* _PROBLEM DESCRIPTION_:
From the line containing "right elbow: (1333, 952)" onward, retype each line of the entries below exactly, last line included.

Saved data entries
════════════════════

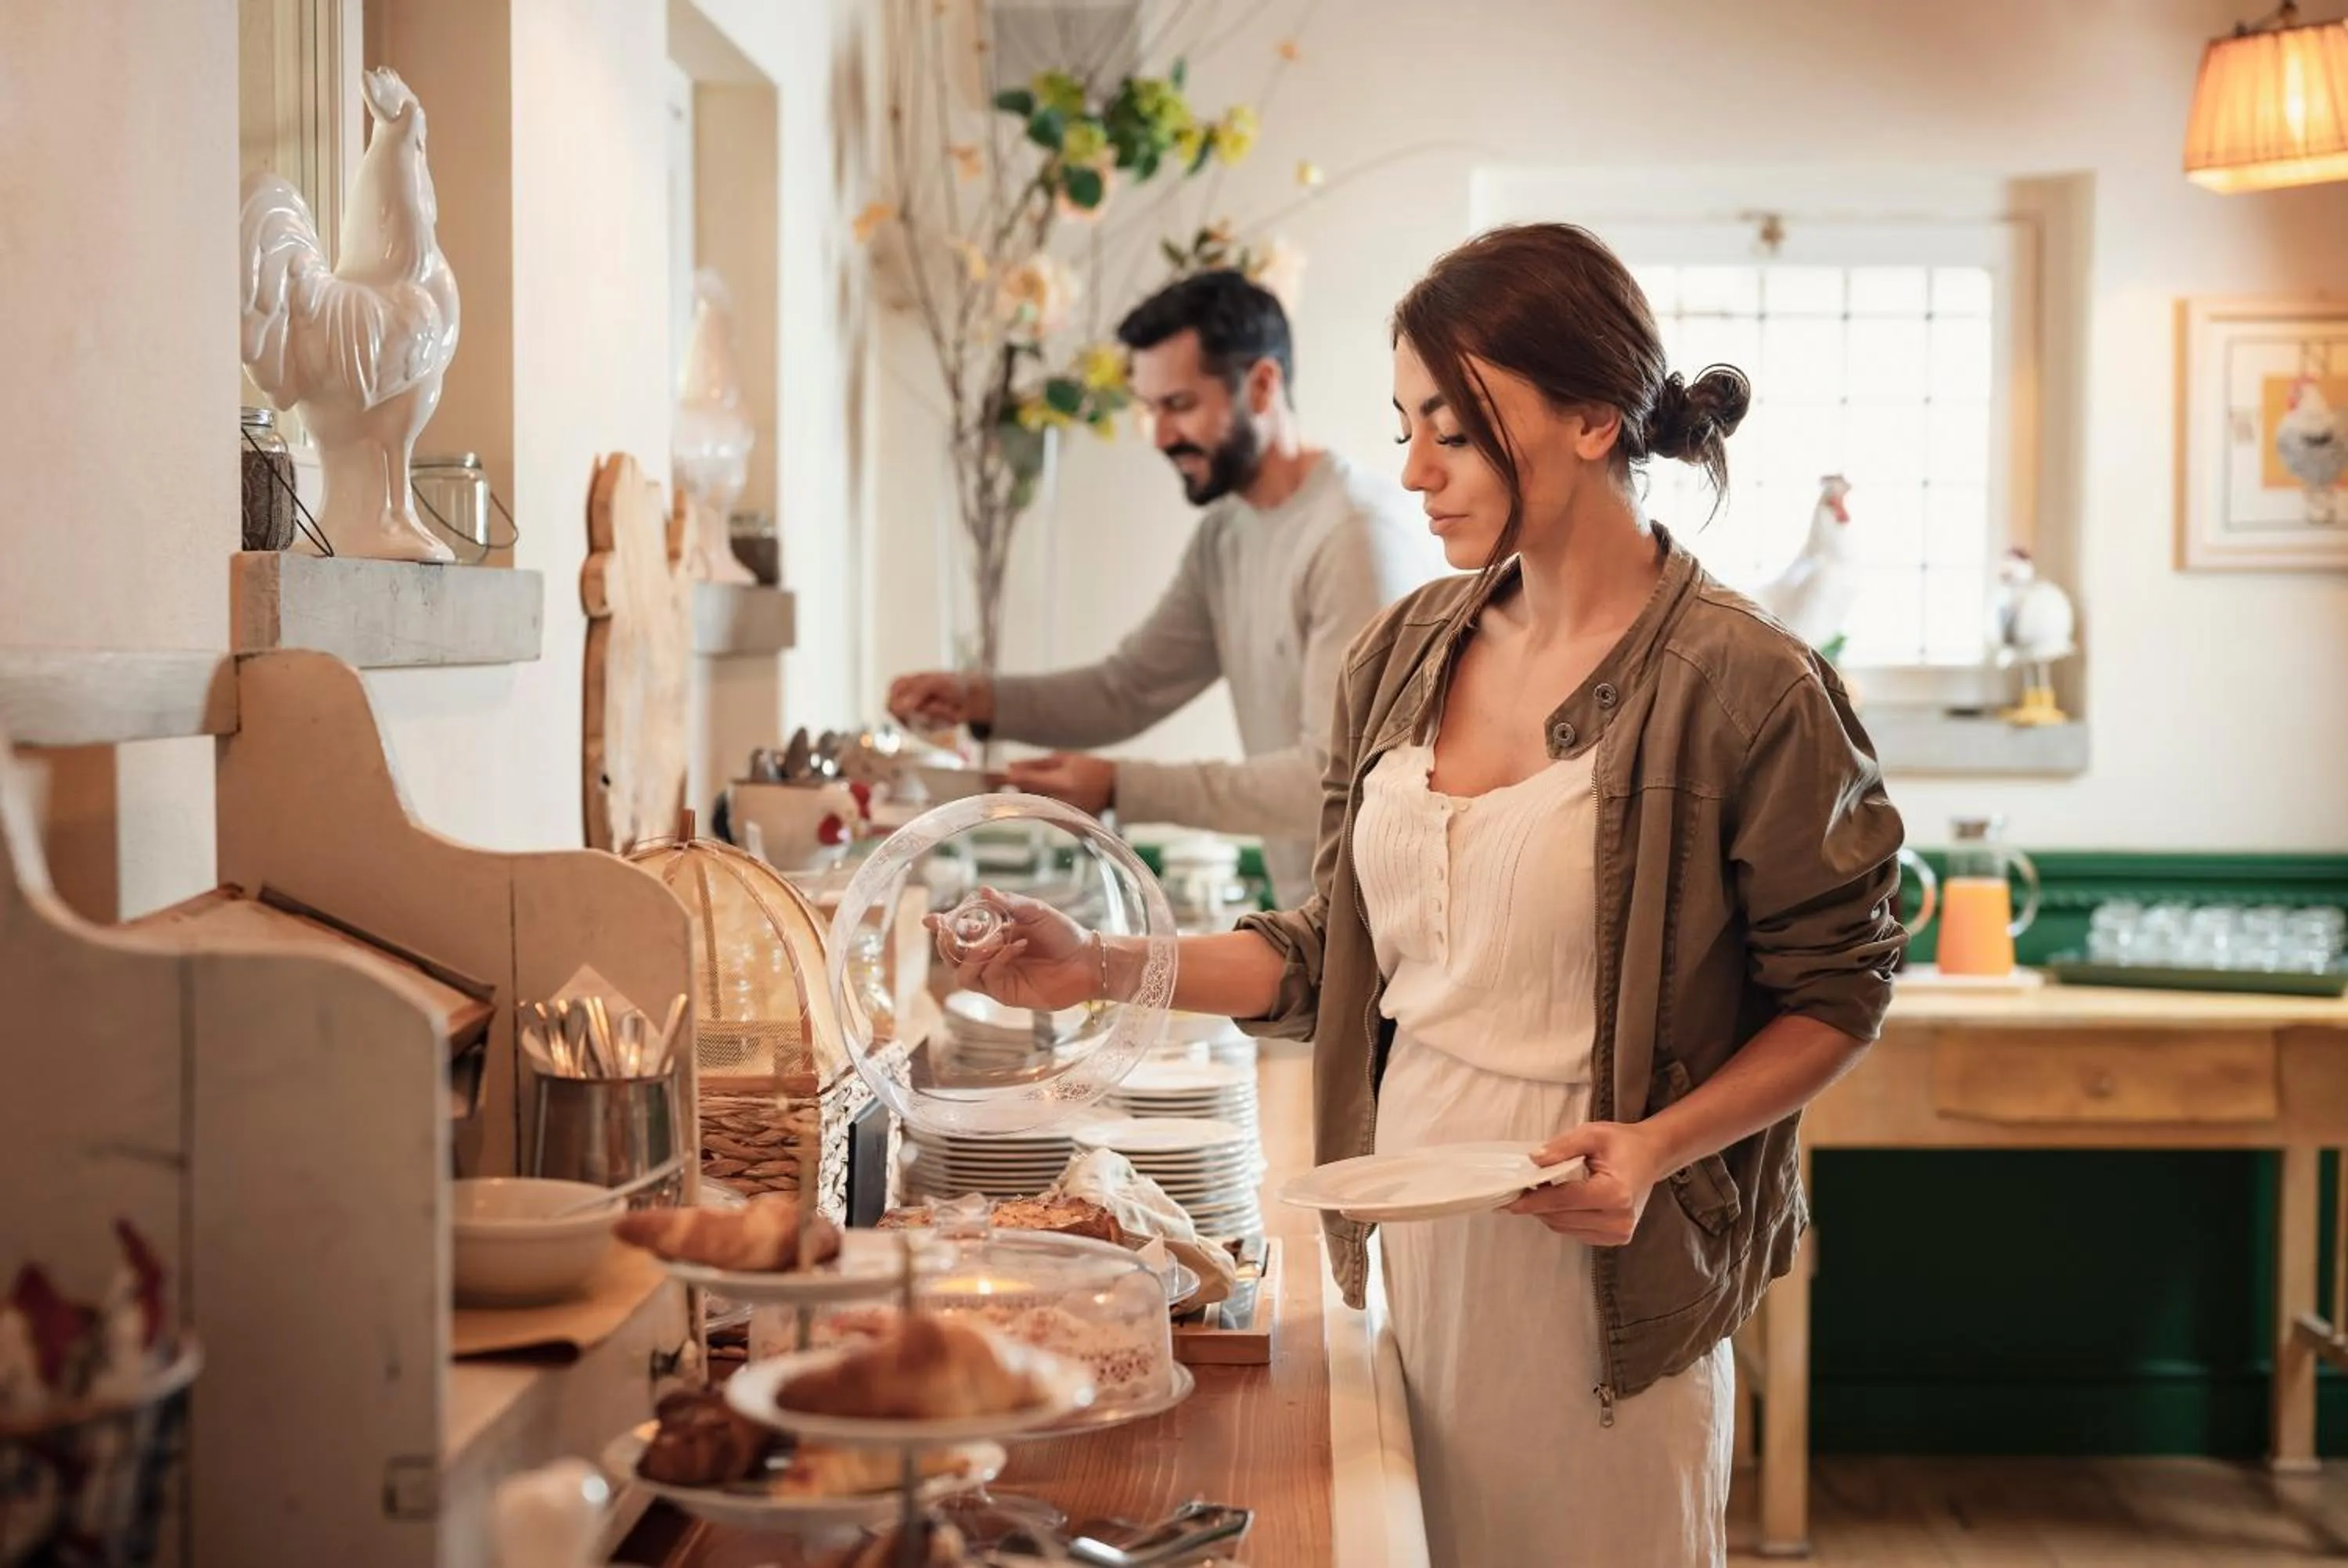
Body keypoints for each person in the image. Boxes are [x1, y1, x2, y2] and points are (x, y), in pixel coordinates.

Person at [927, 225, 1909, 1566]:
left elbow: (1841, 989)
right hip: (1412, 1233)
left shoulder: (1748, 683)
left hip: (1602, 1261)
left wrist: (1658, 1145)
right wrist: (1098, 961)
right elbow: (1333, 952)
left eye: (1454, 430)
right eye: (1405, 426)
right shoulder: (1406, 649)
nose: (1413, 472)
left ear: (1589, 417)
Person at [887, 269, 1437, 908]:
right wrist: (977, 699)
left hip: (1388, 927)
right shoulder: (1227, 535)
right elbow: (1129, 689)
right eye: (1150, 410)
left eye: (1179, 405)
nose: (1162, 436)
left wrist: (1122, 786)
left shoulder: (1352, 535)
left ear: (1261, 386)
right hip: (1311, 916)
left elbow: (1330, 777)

════════════════════

* _SOLUTION_:
right elbow: (1333, 952)
left eye: (1454, 430)
right eye: (1405, 426)
right shoulder: (1406, 649)
nose: (1413, 472)
left ear: (1589, 417)
Person at [887, 269, 1437, 908]:
right wrist: (977, 699)
left hip: (1388, 927)
right shoulder: (1227, 535)
right elbow: (1129, 689)
right eye: (1150, 410)
left eye: (1179, 405)
nose: (1162, 436)
left wrist: (1122, 786)
left shoulder: (1352, 535)
left ear: (1261, 386)
right hip: (1311, 916)
left elbow: (1330, 777)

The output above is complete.